I get a compile error: identifier "__thrust_compiler_fence" is undefined

This is an error of the unmaintained cusp that does not like the newly updated thrust version on github. Currently, you can either go back to version 1.9.3 in thrust:

cd path/to/thrust
git checkout 1.9.3

or alternatively there is a fix in cusp that can be accessed via

cd path/to/cusplibrary
git checkout cuda10

2. Documentation

The documentation of the dg library was generated with Doxygen and LateX. You can generate a local version directly from source code. This depends on the doxygen, libjs-mathjax and graphviz packages and LateX (for equations). Type make doc in the folder path/to/feltor/doc and open index.html (a symbolic link to dg/html/modules.html) with your favorite browser. Finally, also note the documentations of thrust and cusp.
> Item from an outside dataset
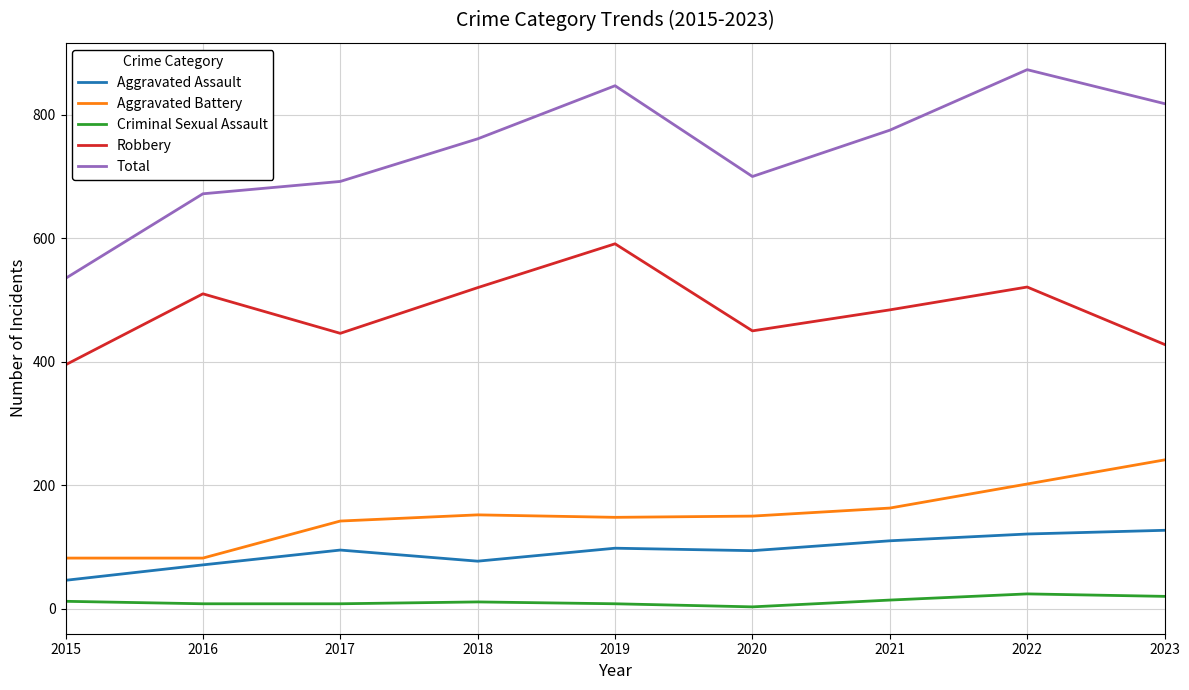

Count the number of data series in this chart.

5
We maintain tex files in every src folder for technical documentation, which can be compiled using pdflatex with make doc in the respective src folder.

3. Authors, Acknowledgements, Contributions

FELTOR has been developed by Matthias Wiesenberger and Markus Held. Please see the Acknowledgements section on our homepage for a full list of contributors and funding. Contribution guidelines can be found in the CONTRIBUTING file.

License

This project is licensed under the MIT license - see LICENSE for details.